• _Task item_
Render this sentence from the "Queen for a Day" passage in Spanish: "Moving into a new decade enables one to look back and reflect and look forward and dream."

--- Exercise passage Enclosed Below ---

Monday, January 14, 2013

QUEEN FOR A DAY

Back in the late 1950s when TV was still black and white, one of my favorite daytime programs was called "Queen for a Day."  The show opened with emcee Jack Bailey calling out to a mainly female audience,  Would YOU like to be QUEEN for a day, and contestants would come on stage one by one to tell their heartfelt stories.  The applause meter would determine whose tale was most worthy, and the winner would have her day of glory and perhaps take home the latest model washing machine or a brand new convertible, if she was lucky.  

Well, I definitely don't want a convertible,  but I do want to be Queen for a Day because January 15th is my 69th birthday.   When someone asks my age one year from now, I'm going to have to say the "S word" and that scares me.   People say your age is just a number or it's how you feel inside that counts.   While  I know this is all true, it's still unbelievable to me that next year  I will be categorized as elderly in my medical record, which means I shouldn't be surprised if my doctor suggests playing mind-related games to fight brain drain and aging.  

Moving into a new decade enables one to look back and reflect and look forward and dream.  In 1965,  when I turned 21,  I thought the world was my oyster.  After all I had everything I ever wanted.  I was a new bride and content doing what I was doing, which was becoming an expert at hitching my wagon to my husband's star and thinking dependency was love.

--- End of Enclosed Exercise passage ---
--- Data Enclosed Below ---

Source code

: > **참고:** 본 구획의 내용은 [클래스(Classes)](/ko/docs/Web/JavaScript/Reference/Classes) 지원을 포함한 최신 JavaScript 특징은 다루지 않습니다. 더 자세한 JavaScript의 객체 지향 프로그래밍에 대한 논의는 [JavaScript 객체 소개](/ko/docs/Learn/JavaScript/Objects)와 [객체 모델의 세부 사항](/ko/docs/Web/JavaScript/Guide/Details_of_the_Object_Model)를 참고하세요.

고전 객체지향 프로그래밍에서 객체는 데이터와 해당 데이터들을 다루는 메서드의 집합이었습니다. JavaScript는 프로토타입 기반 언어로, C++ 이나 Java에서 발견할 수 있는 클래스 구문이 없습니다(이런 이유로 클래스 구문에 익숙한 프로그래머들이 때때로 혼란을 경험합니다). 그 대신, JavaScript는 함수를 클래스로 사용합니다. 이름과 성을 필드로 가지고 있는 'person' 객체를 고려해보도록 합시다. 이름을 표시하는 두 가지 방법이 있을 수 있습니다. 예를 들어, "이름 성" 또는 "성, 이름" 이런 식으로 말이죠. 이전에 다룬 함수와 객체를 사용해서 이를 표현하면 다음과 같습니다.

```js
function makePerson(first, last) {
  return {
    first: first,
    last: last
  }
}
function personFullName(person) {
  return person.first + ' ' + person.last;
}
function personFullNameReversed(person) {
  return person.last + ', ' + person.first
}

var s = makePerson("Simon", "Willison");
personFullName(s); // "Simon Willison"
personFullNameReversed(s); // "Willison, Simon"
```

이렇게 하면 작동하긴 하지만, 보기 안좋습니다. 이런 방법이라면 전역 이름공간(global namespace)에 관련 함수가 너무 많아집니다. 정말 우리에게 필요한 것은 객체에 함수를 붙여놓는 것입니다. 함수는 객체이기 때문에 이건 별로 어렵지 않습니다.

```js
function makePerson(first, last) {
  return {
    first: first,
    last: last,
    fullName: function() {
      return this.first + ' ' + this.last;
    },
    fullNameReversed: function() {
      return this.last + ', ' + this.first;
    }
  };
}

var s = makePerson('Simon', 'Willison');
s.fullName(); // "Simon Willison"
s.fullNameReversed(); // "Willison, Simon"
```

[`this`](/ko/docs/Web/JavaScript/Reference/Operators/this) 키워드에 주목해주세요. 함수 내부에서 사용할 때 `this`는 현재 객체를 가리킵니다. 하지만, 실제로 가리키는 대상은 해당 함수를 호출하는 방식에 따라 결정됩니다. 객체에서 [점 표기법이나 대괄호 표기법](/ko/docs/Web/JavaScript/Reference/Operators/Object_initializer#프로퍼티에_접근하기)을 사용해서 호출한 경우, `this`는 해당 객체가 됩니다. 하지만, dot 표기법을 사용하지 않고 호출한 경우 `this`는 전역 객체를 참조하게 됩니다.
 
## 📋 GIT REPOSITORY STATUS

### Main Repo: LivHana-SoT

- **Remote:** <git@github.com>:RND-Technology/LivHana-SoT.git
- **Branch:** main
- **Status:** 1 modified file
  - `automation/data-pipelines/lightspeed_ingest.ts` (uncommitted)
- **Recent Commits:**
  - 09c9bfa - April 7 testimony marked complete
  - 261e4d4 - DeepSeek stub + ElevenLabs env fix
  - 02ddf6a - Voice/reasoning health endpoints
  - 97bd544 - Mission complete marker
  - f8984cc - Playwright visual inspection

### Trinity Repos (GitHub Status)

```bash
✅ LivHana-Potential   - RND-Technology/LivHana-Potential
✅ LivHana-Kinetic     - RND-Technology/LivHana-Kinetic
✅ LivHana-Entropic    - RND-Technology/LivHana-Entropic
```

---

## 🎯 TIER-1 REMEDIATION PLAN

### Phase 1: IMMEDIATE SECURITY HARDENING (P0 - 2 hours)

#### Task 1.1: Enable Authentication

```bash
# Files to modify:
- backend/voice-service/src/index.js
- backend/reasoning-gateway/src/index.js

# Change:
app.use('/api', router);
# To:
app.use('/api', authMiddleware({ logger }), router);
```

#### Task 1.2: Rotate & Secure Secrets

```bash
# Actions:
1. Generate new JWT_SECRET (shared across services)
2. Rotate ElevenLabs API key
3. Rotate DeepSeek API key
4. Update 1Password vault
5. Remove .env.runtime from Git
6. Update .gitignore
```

--- End of Enclosed Data ---

• _Solution to the problem_
Entrar en una nueva década le permite a uno mirar hacia atrás y reflexionar y mirar hacia adelante y soñar.